Jeśli się poczujesz do jakiejkolwiek winy, choćby tylko z niepilności pochodzącej, udaj się jak najprędzej do Boga. Nie czekaj dnia spowiedzi, godzin modlitwy, lub wykonania dzieła pokutnego, lecz ukorz się natychmiast przed wieczną sprawiedliwością, błagaj niewyczerpanego miłosierdzia a później w porze przyzwoitej, udaj się po rozgrzeszenie do spowiedzi. Pan Bóg nie potępi cię z powodu słabości natury niedołężnej, gdy ją łaska nie wspomaga. Jednak jeśli grzech wywołać ma skruchę, to słabość spowodować powinna pokorę. Rzućże się więc w uniżoności do nóg Ojca wszechmogącego z wyznaniem twojego nicestwa, a im częściej to uczynisz, tym dokładniej zrozumiesz wielkość Jego dobroci i ogrom twej nędzy. Nie bój się naprzykrzania się Bogu przez częste zwroty. Podoba się nieskończonej dobroci każde wezwanie Jej pomocy: a to właśnie miłosierdzie nigdy niezmordowane, powinno w duchu twoim rozżarzyć gorącą miłość a przy tym wzbudzić głęboką pokorę, gdy pomnisz jak często musiałeś prosić o przebaczenie i o łaskę! Jakże często plamiłeś się grzechami nie tylko w mowie i czynach, lecz także przez opuszczenie w ćwiczeniach pobożnych, w dziełach miłości, w aktach wiary albo przez niebaczność na dobra duchowe, których zaniedbanie pociąga za sobą nie tylko utratę możebnych korzyści, lecz nadto niewątpliwą odpowiedzialność.

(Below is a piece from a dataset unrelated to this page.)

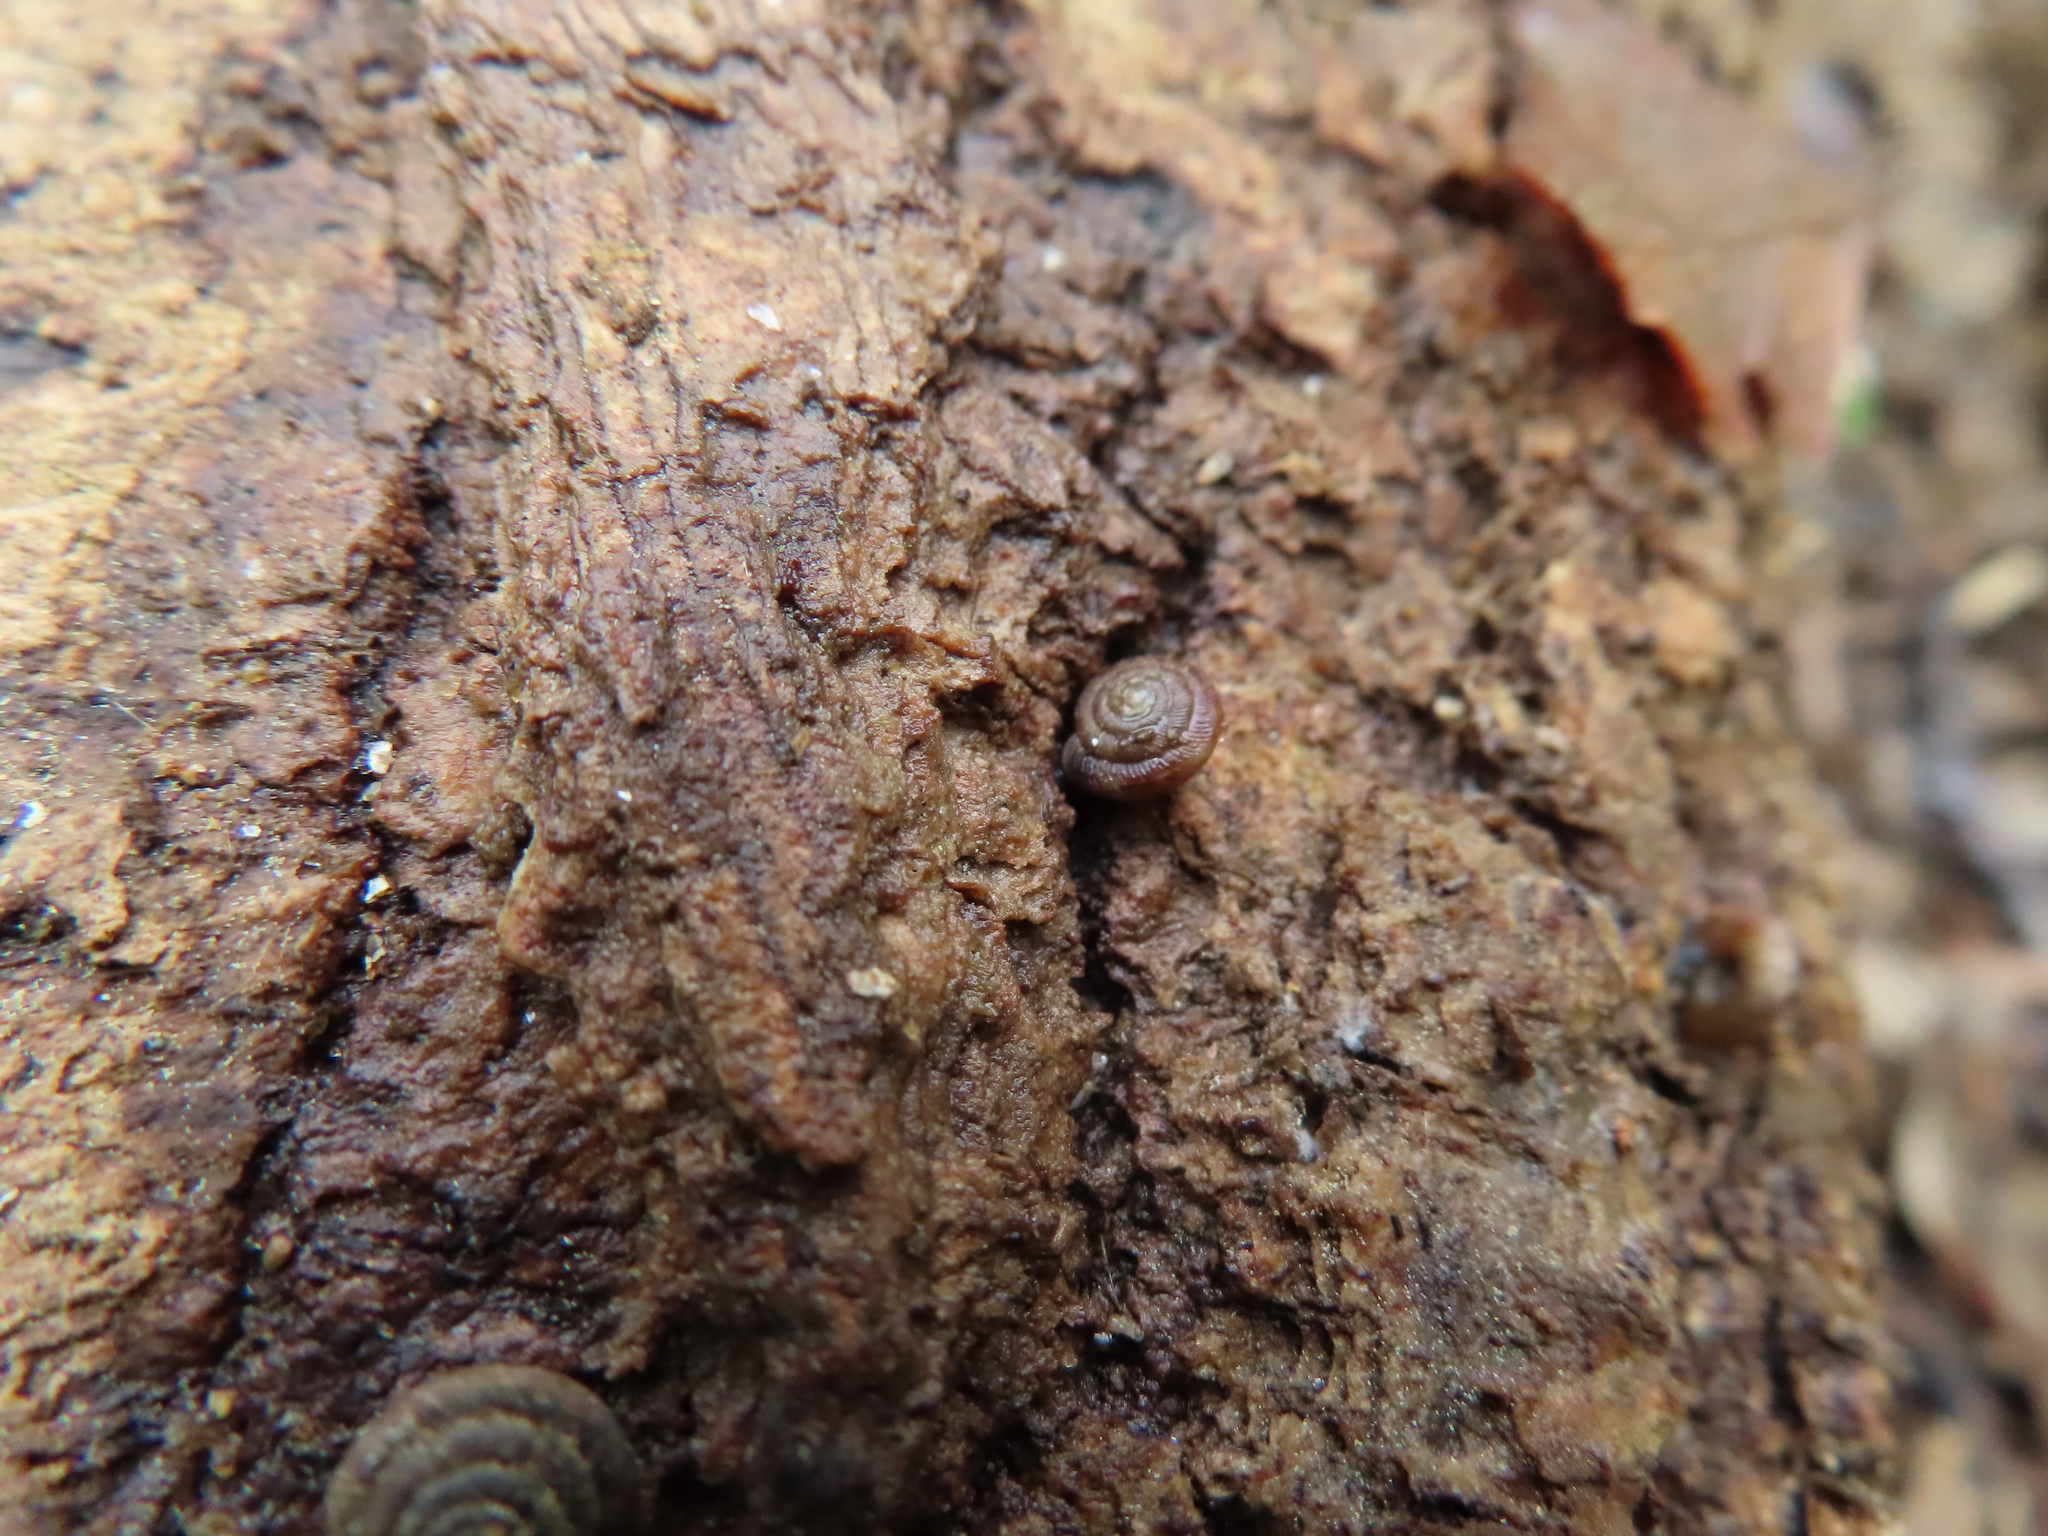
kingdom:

Zaprzyj się więc samego siebie, uciekaj się do Boga i skrusz w sobie swawolę. Jeśli uczynisz co jest w twej mocy, wspomoże cię łaska a upadającego podźwignie. Nie dziwna żeś ułomny i skłonny do grzeszenia, jest to przywarą natury, bo natura nie jest niczym, do niczego nie jest zdolną, wnet rozsułaby się w nicestwo, z którego wyprowadzona, gdyby dobroć Boga nie utrzymywała bezustannie jej bytu.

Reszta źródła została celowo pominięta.